I’m hoping to hear from anyone who has experienced attending college with frequent (bad) migraines and how you (or someone you know) was able to (or not to) make it work. Originally I was planning to major in engineering, but because of the rigor of that major I am no longer sure.
Any advice/stories would be incredibly helpful. How were you able to live in dorms, go to classes, and deal with homework in between migraine attacks. Thank you in advance!!!
Thank you for reaching out to us. Your story uncannily reminds me of myself when I graduated high school! I was dealing with chronic migraine and was very nervous to change my environment (change has always been a huge trigger for me). I have also tried botox and I was also an engineering major my freshman year!!
Anyway, back to your question. It was definitely difficult adjusting to college- especially having a roommate. If you are interested in living alone, I would contact your school’s residence program to see what options you have. I know my 2nd year it was very difficult to get a single because of high demand. However, I was able to register with students for disabilities and they helped me tremendously as far as getting a single and authorizing certain amenities for me such as a humidifier and soft light lamp that were otherwise prohibited.

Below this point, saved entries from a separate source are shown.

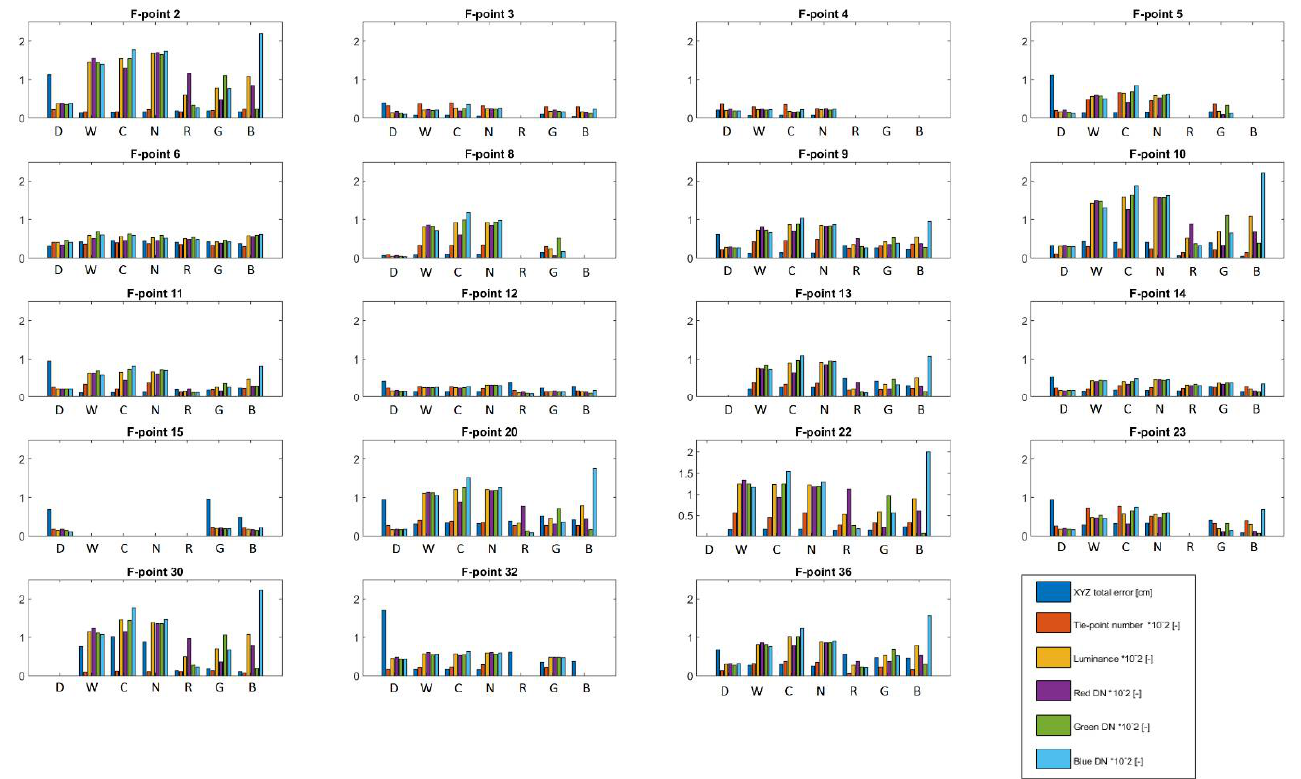
Figure 9. Graphic list of F-point features by study (horizontal axis—study type designations: D—dark, W—warm, C—cold, N—neutral, R—red, G—green, B—blue).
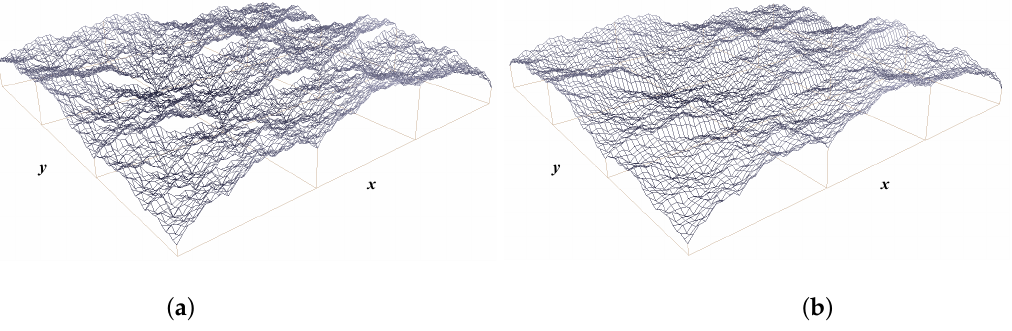
Figure 3. ( a ) The fractal interpolated surface (discontinuous). ( b ) The bivariate fractal interpolation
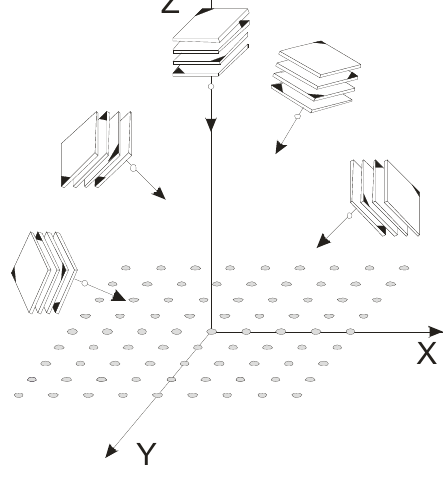
Figure 4. Network configuration of the photogrammetric survey to obtain “true” coordinates (third test for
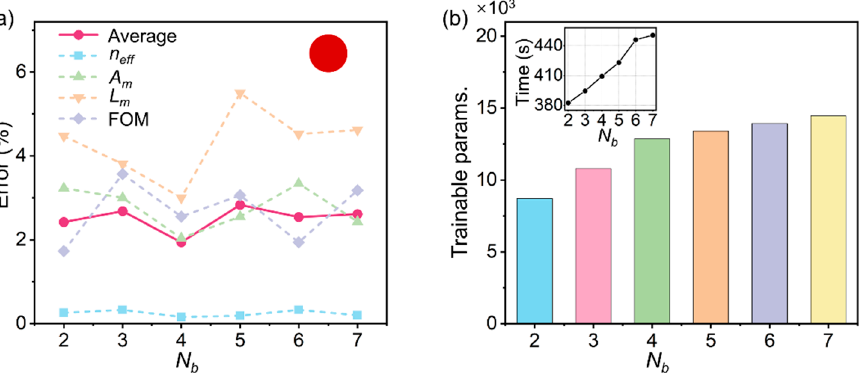
Figure 3. Optimized layout for the base net. ( a ) Dependence of errors on the number of hidden layers ( N b ) in the base net. Dashed lines with squares, up triangles, down triangles, and diamonds represent the individual error of effective index ( n eff ), mode area ( A m ), propagation length ( L m ), and figure of merit (FOM), respectively. Red solid line with dots: overall performance in terms of the average error. Inset: schematic illustration of the geometry of the circular MNW. ( b ) Number of trainable parameters vs. N b . Inset: an increasing training time with the increase in N b .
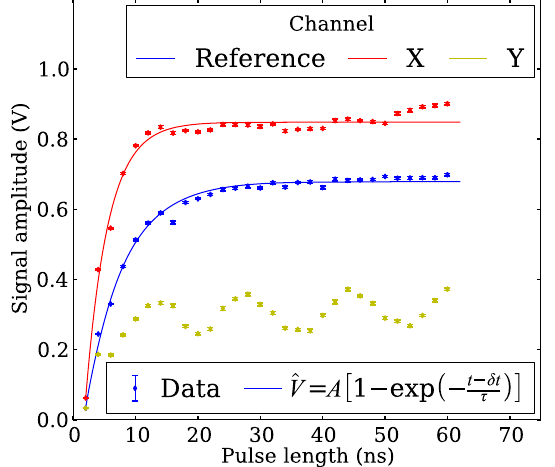
FIG. 10. Signal frequency measured every five samples along the length of 40 ns long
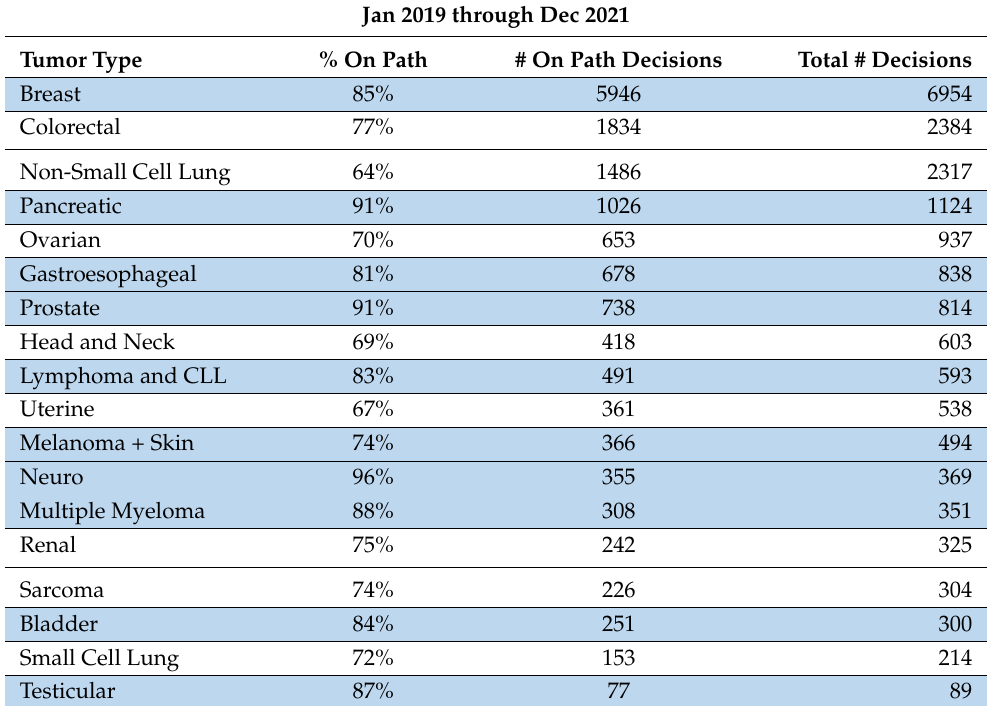
Table 2. Enterprise 3-Year ClinPath Navigation Data: Percent (%) of On-pathway Decisions, total number (#) on-pathway decisions, and total number (#) of decisions by 18 tumor types with >200 decisions or >80% On-pathway rates. Tumors are ranked by the number of decisions from the highest number for breast cancers down to the lowest for testicular tumors. A blue highlight indicates On-pathway rates > 80%. Tumor type CLL is chronic lymphocytic leukemia, Neuro refers to brain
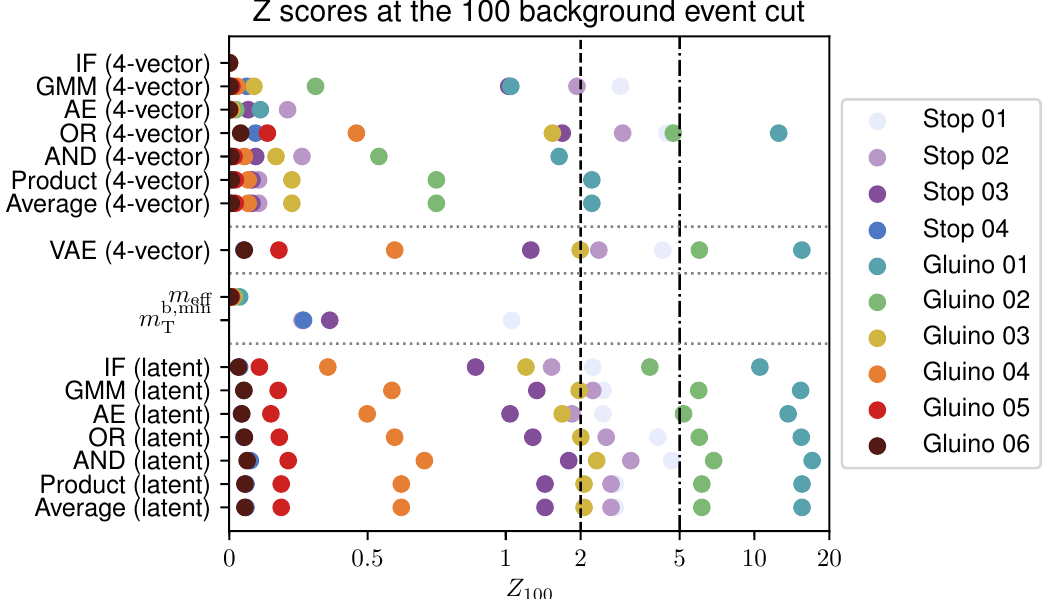
Figure 11 . Z 100 yielded from various algorithms applied to 4-vector components and latent space representations. See table 1 for the signal definitions, and table 3 for the definitions of the algo- rithms.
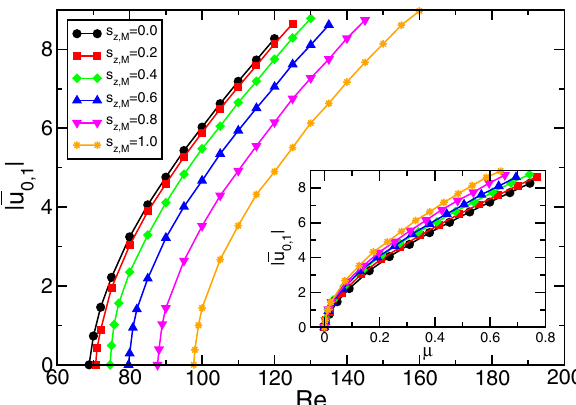
Figure 3. Mode amplitudes | u 0,1 | of (dominant) radial flow field amplitudes of TVF at mid gap versus Reynolds number Re . The inset shows the same but using the relative distance µ = Re ( s z , S )/ Re 0 c − 1 , of the Reynolds number Re from the respective onset with different modulation amplitudes s z , M in the magnetic fields as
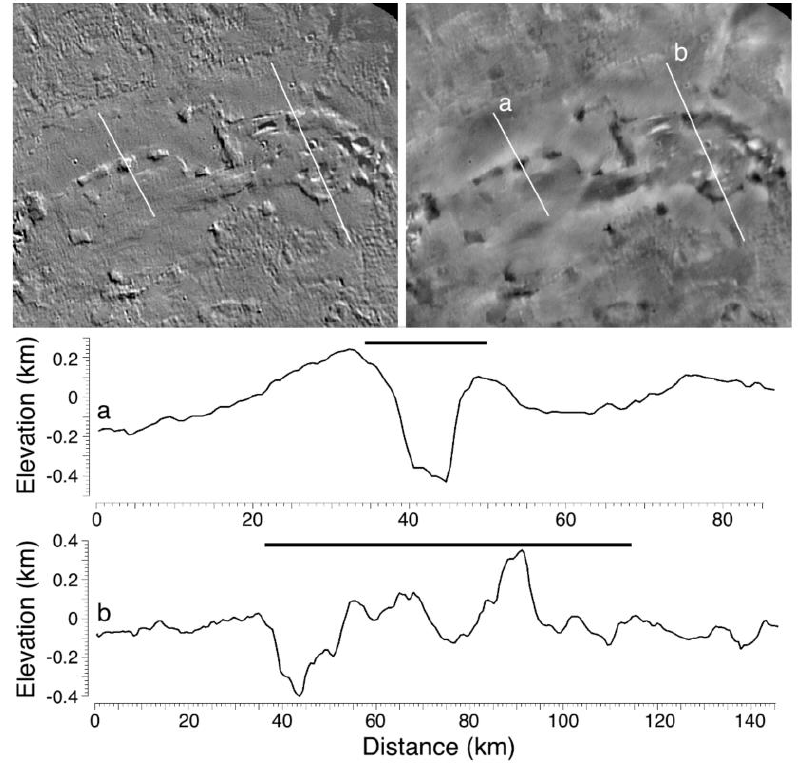
Figure 18. Topographic profiles across pits in Set Catena pit chain and broad shallow depression at eastern end. ( Top ) Image mosaic and ( right ) DEM scene widths are ~280 km, from SG-PC-DEM in Figure 8. Note different horizontal scales in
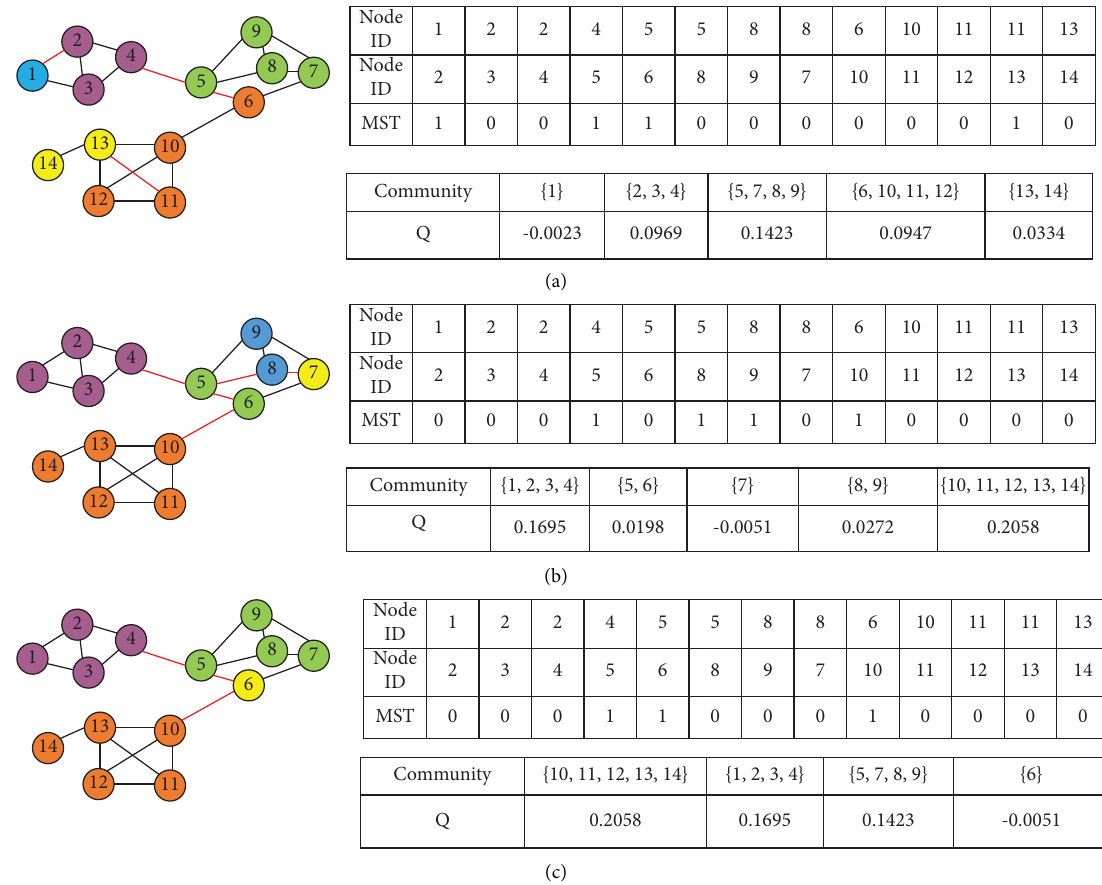
Figure 3: Te crossover procedure to create a new individual. (a) Te graph, individual, and community vector of the frst parent, (b) the graph, individual, and community vector of the second parent, and (c) new individual, to create the new individual frst, we sort the communities of both parents in descending order of their modularities; then, we select the communities from best to worst, respectively. Te C , C , and C communities get added frst. Ten, C gets selected, but because #10, #11, and #12 nodes are already assigned to other 2 , 5 2 , 1 1 , 3 1 , 4 communities, and a new singleton community gets formed for node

Living alone was ideal for me because I got to control the lights, noise (to an extent), temperature, smells and other things that help me manage my migraine. However, I also began using earplugs and an eye mask when I went to sleep to further eliminate some of the triggers that weren’t in my control.
As far as work and classes, I told my professors up front what I was dealing with. I think it is better to give them a heads up rather than wait for things to get really bad. Most, from my experience, were extremely understanding and even gave me extensions and/or make up exams in certain instances. You definitely need to find a balance of working hard on the days you feel better but not working too hard that it will trigger a migraine attack.
If you haven’t already, I encourage you to express your concern to your neurologist and see if you can get prescriptions for different acute medications to see what works best for you. Perhaps s/he can also prescribe something stronger such as a steroid just in case you get a persistent migraine while at school and can’t get to the doctor’s office as conveniently.
The forms that Meaghan provided in her post are awesome resources. I am sure your school has similar forms and if not, definitely present these to them.
Please feel free to reach out with anymore questions or concerns.